La guerre de 1914 va changer tout cela. Et la Légion étrangère, qui va s’y tailler la principale page de gloire, va devenir extrêmement populaire.
Pour la première fois, le 14 juillet 1917, un détachement de la Légion étrangère défilera dans Paris. On n’avait jamais vu cela, sauf une seule fois, en 1859, pour le retour des troupes de l’armée d’Italie. Mais c’était loin : Tous les corps de troupe de l’armée étaient peu ou prou venus défiler dans la capitale, y compris les unités de l’armée d’Afrique. Les sénégalais étaient venus à deux reprises, mais la Légion n’avait jamais paru sur les boulevards ou sur la pelouse de Longchamps.
Or, voici qu’à la suite d’un drapeau qui commençait à se consteller de décorations, ces fameux légionnaires défilaient, la tête haute, côte à côte avec les soldats bleu horizon, tandis qu’eux, dans leur tenue kaki, étaient commandé, par un officier supérieur petit, sec, barbichu, invariablement vêtu de toile cachou, été comme hiver et dont le nom allait passer à la postérité : Rollet, le « père Rollet », l’ancien commandant de la compagnie montée du 1er Etranger, un homme d’un courage exceptionnel et d’un allant superbe.

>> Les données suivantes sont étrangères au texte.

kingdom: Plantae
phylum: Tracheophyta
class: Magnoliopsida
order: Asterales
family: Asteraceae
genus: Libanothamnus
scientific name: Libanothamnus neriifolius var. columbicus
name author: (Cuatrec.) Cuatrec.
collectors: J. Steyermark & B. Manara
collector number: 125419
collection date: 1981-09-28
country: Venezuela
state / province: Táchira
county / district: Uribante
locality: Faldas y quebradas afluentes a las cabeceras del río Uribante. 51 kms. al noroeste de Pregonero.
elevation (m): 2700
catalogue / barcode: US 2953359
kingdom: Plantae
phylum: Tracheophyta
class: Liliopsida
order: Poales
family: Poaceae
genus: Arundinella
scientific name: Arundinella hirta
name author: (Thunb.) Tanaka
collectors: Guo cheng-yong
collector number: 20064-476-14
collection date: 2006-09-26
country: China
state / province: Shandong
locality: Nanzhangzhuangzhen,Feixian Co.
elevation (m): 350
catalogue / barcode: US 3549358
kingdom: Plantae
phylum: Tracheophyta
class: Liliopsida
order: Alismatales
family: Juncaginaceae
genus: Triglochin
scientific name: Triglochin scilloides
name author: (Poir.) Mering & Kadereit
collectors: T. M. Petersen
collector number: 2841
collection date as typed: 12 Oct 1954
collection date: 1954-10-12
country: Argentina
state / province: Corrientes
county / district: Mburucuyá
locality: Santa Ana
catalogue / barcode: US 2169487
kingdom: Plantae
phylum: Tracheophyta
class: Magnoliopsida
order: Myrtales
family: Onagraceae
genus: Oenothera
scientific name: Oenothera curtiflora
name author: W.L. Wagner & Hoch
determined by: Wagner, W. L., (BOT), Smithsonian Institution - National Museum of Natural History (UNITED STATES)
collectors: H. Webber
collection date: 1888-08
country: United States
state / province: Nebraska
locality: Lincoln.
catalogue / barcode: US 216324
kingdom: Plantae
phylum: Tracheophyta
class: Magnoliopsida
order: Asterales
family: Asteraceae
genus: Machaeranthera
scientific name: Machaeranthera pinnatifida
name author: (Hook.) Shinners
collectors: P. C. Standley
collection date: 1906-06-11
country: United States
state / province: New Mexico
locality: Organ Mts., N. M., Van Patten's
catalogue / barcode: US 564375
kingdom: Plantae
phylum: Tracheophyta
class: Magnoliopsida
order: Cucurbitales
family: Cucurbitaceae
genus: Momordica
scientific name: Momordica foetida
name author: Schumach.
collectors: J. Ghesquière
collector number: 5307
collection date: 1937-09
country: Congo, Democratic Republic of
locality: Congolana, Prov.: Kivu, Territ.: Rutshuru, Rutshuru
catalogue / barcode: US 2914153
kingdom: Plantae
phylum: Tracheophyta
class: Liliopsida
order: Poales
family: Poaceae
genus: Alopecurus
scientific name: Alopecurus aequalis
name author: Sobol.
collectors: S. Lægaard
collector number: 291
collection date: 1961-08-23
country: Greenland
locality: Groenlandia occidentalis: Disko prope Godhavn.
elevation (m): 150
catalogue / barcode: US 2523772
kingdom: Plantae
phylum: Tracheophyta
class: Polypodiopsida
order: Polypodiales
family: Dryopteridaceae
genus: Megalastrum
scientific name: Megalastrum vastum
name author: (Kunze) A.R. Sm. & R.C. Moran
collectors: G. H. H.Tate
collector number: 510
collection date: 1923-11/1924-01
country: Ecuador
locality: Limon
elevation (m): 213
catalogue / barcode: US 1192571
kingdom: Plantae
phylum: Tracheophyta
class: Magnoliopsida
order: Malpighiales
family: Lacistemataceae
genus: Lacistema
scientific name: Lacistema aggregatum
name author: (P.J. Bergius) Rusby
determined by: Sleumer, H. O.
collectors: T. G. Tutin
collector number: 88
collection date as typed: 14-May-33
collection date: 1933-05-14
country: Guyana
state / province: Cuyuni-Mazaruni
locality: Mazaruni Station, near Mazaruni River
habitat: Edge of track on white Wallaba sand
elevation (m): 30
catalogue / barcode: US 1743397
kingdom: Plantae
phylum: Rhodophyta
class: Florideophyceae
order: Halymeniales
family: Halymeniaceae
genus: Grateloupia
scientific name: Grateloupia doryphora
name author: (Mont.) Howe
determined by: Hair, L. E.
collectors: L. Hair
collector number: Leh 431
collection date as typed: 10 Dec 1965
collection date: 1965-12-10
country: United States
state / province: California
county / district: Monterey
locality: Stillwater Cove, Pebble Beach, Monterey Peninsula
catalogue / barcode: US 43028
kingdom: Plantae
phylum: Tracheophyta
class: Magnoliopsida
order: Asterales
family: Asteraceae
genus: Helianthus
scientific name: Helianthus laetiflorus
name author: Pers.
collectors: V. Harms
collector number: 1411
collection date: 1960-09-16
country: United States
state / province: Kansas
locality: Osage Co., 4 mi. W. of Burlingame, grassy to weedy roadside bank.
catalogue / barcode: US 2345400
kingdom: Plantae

La Légion venait, enfin, d’être adoptée par la France entière et, sur son passage, les acclamations n’allaient cesser de retentir de cette foule qui ne s’enthousiasme pas si facilement qu’on veut bien le dire…
Ainsi, chemin faisant, le 14 juillet 1919, le colonel, le drapeau et une compagnie d’honneur de la Légion étrangère, du régiment de marche, vint défiler à Paris pour les fêtes de la Victoire.
Le régiment fut ensuite rapatrié en Afrique du Nord. Il séjourna d’abord à Tlemcen et c’est là que le 14 septembre 1919, le général Cherrier, commandant la division d’Oran, décora le drapeau de la médaille militaire.